Additionally, the variability of water quality is also closely related to the pollutant species. Phosphorus tends to be influenced by seasonal condition as the PO4 3- vector points to seasonal variation (negative PC1) while other pollutants are more land use influenced since TIC, TOC, NO3 - and Fe vectors have the same direction as land use related variation. This is attributed to the different processes inherent to different pollutant species. For example, Miguntanna et al. (2013) noted that phosphorus transport by stormwater runoff is transport limiting, where high-intensity rainfall can wash-off a relatively higher concentration of phosphorus while nitrogen is source limiting, where nitrogen wash-off depends on the initial availability. Consequently, phosphorus could be more influenced by seasonal factors such as rainfall while nitrogen would be influenced by land use since land use influences pollutant generation and accumulation (Liu et al. 2012b). In this context, it is hypothesised that TIC, TOC and Fe could also be source limiting, since these pollutants are primarily influenced by land use.

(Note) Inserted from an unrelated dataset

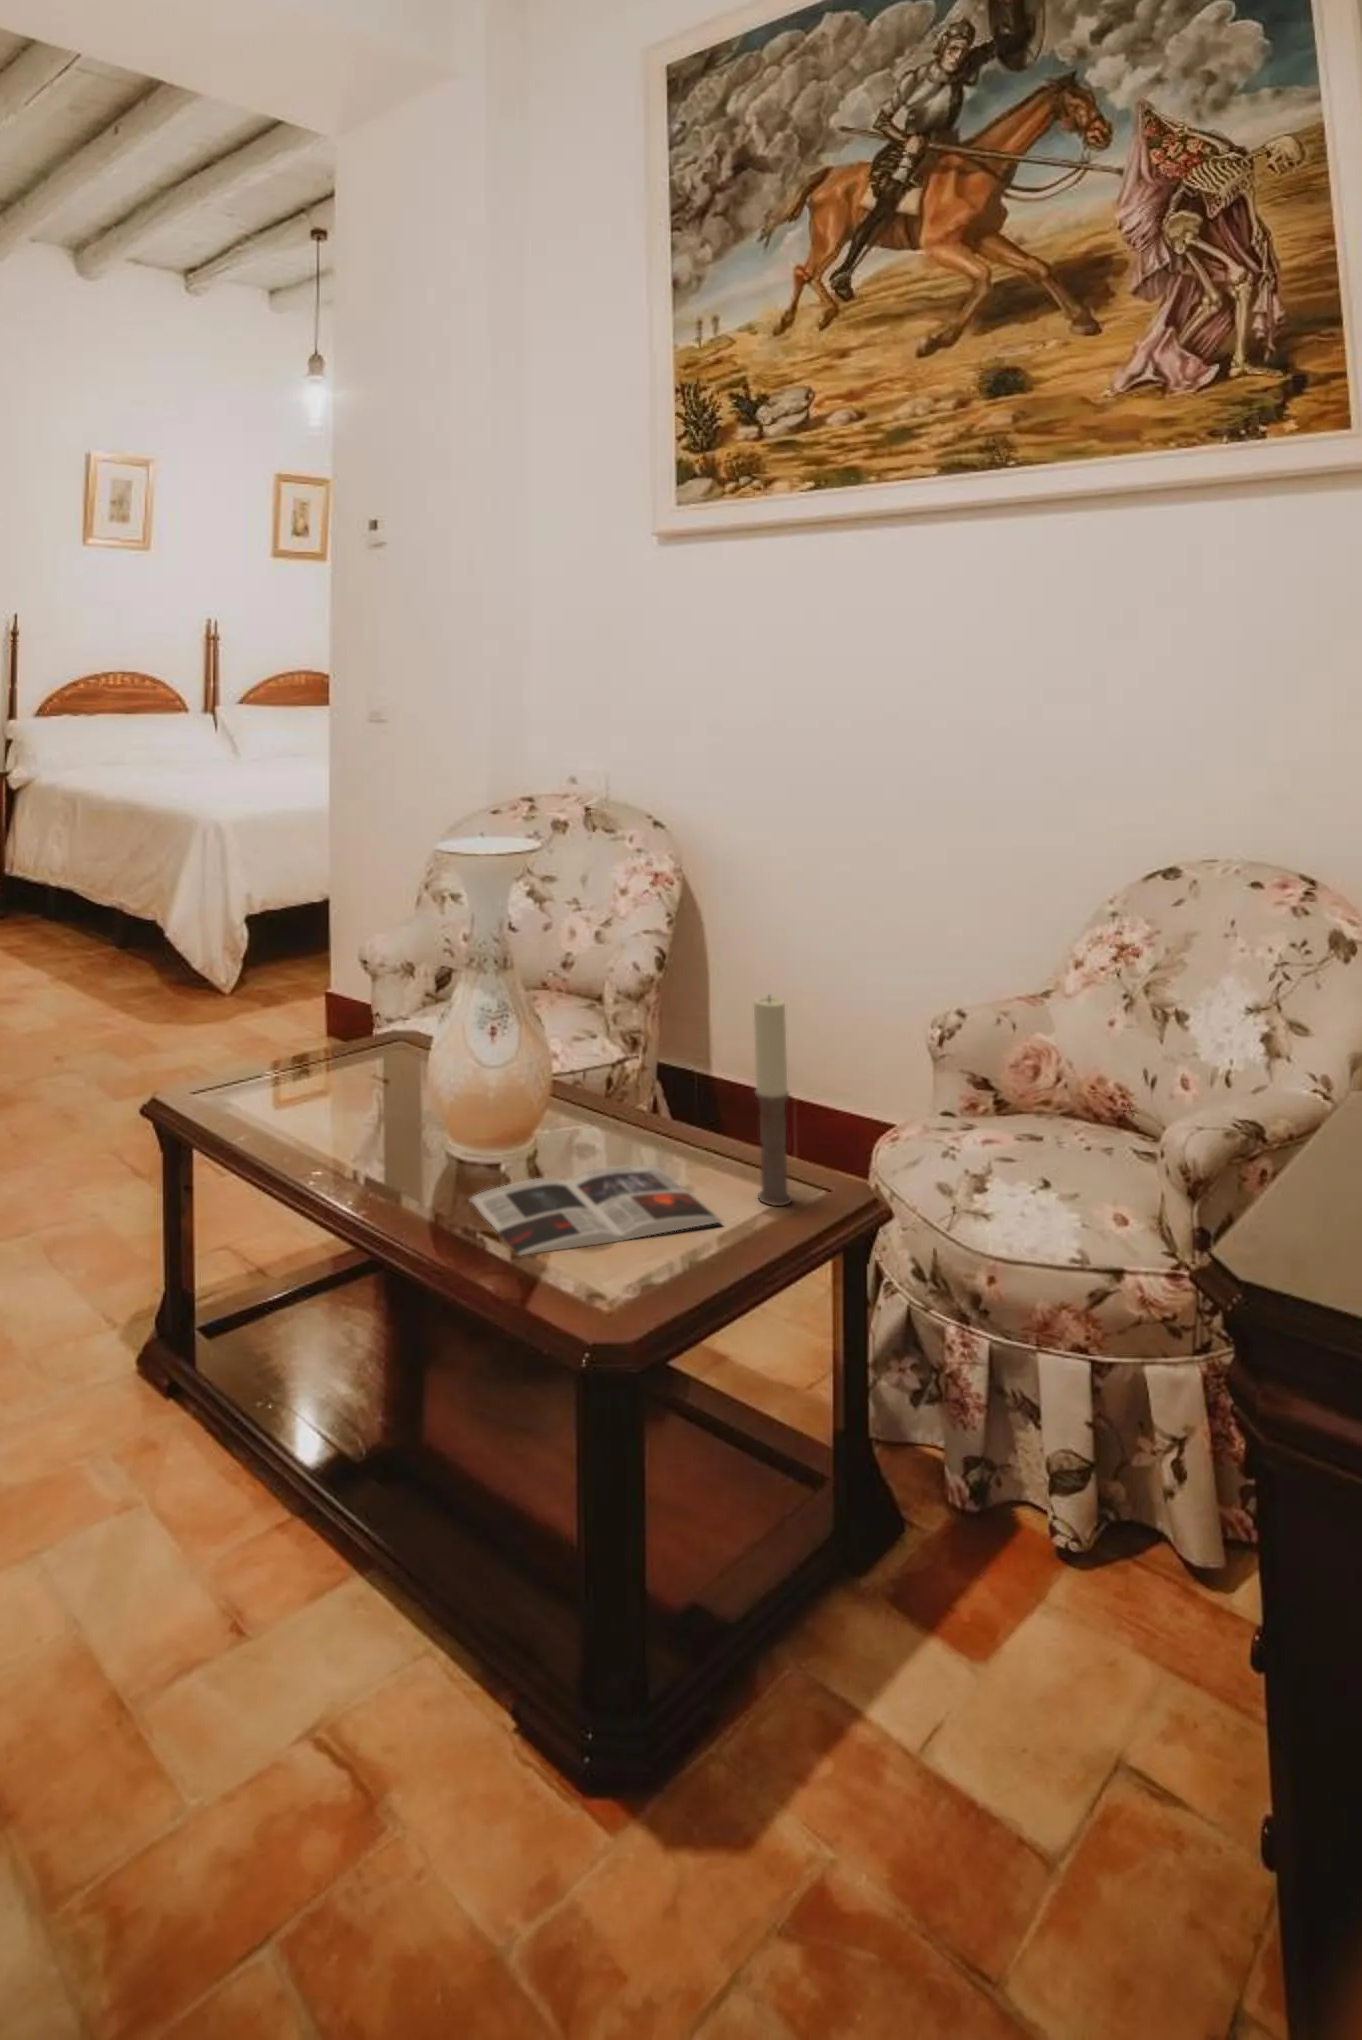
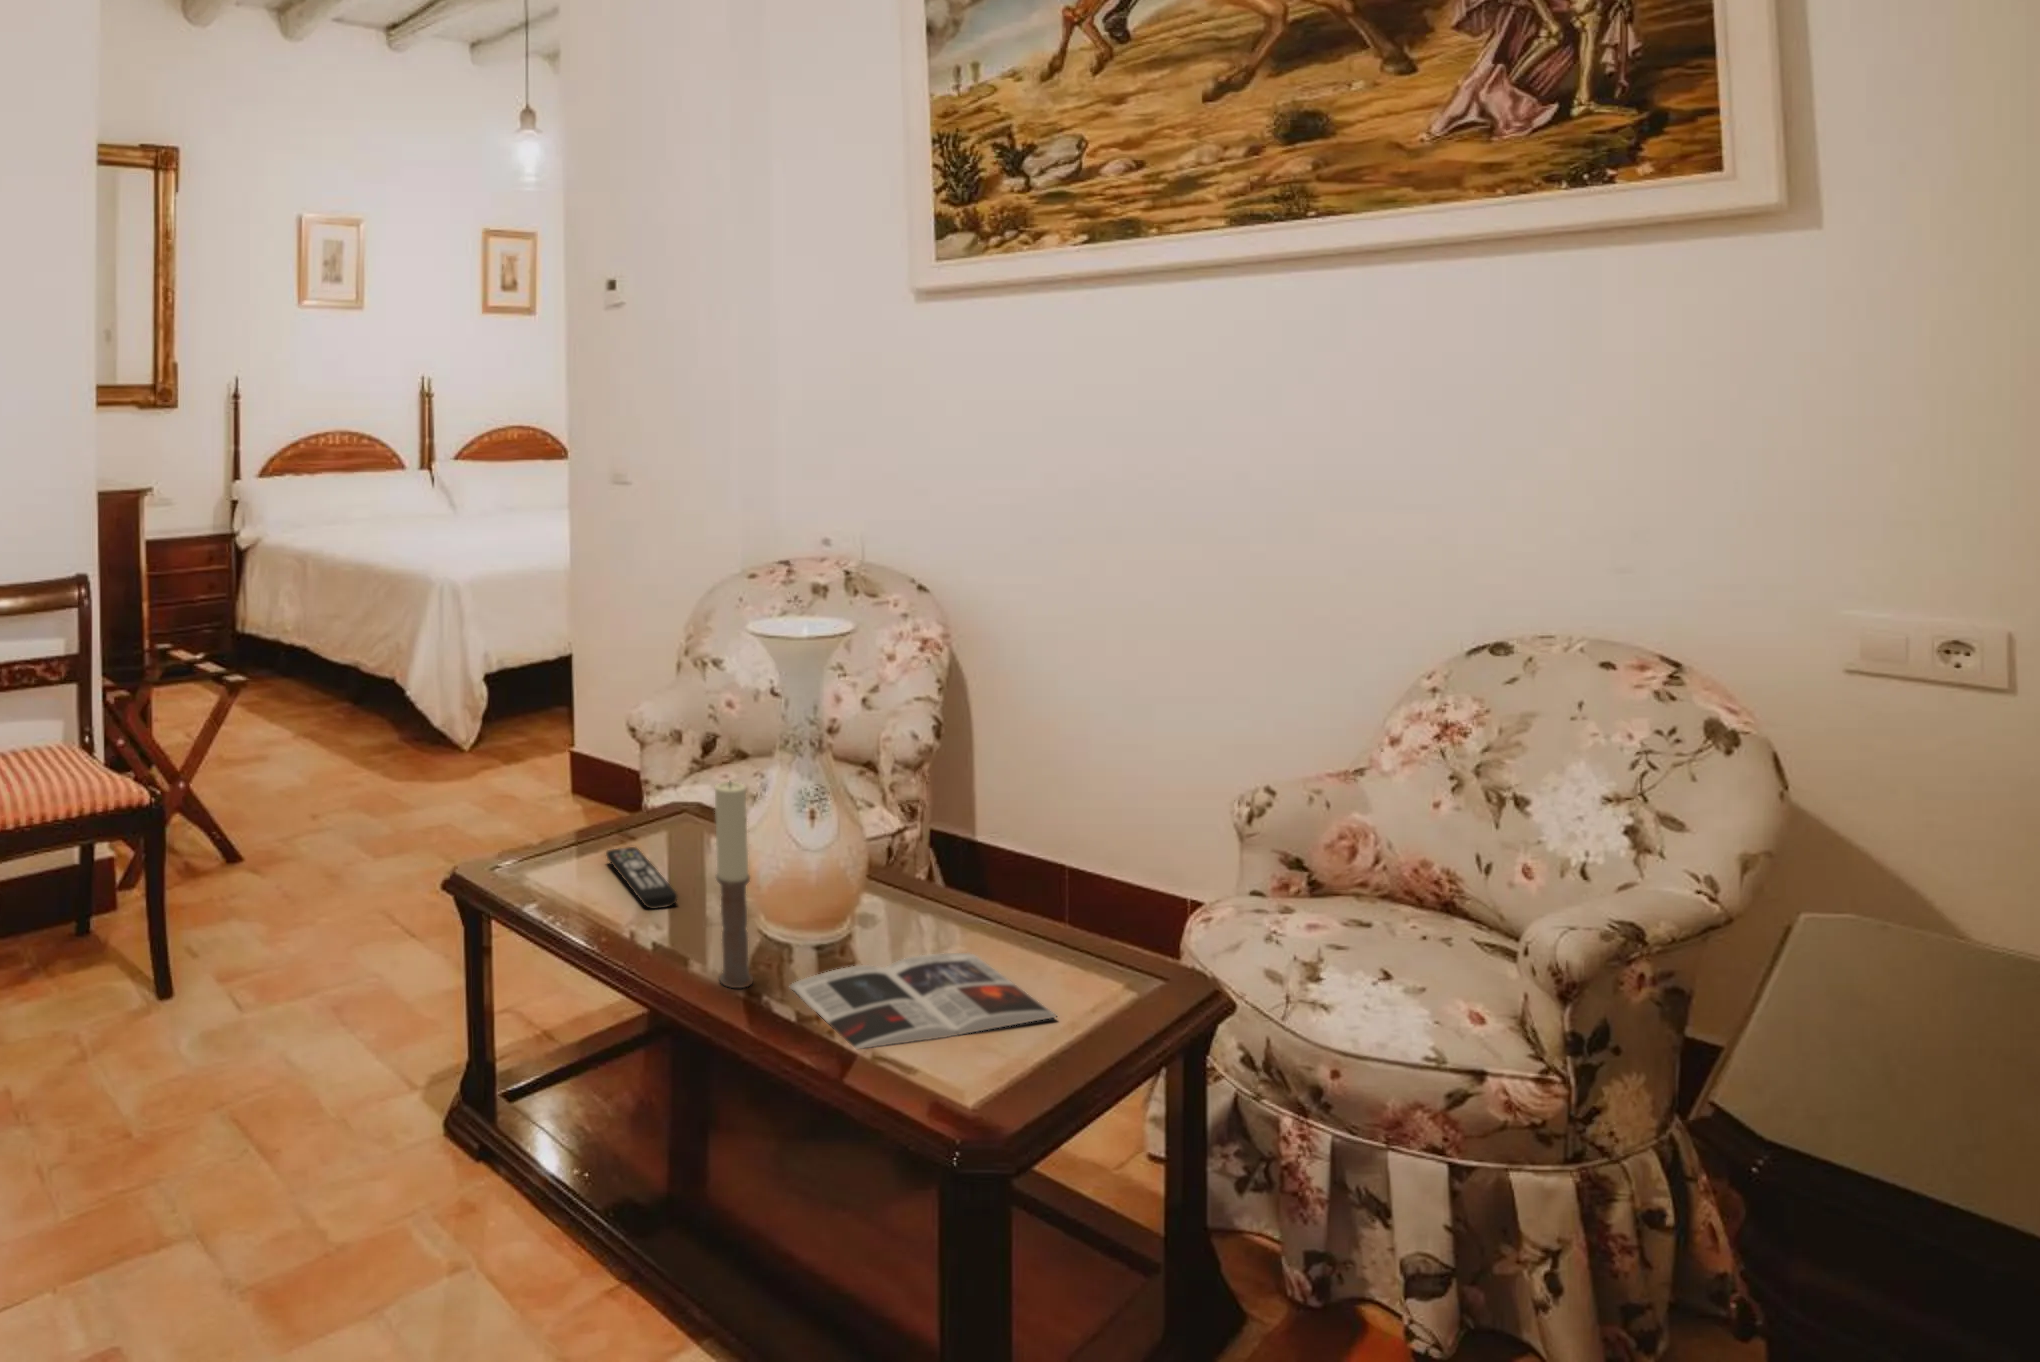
candle: present [754,996,792,1206] -> present [715,781,753,988]
remote control: none [317,1072,379,1130] -> present [606,847,677,909]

These outcomes confirm that pollutant input processes to surface water and groundwater are complex and multifaceted and influenced by land use, seasonal factors as well as pollutant characteristics. Land use plays the primary role in influencing pollutant inputs such as organic carbon, inorganic carbon, nitrogen and iron, while seasonal variation has a significant impact on phosphorus input to water bodies.

4 Conclusions

This study analysed surface water and groundwater quality characteristics in a mixed land use coastal catchment. Land use and seasonal factors were found to have a significant influence on the water quality characteristics. Furthermore, the degree of influence exerted on the different water resources can be different. The influence of seasonal factors is secondary to that of land use regardless of the type of water resource. Furthermore, the influence of land use and seasonal condition on surface water and groundwater quality also varies with the pollutant species. This highlights the need to take into consideration the targeted pollutants and the key influential factors in the development of management strategies for the protection of vulnerable water resources.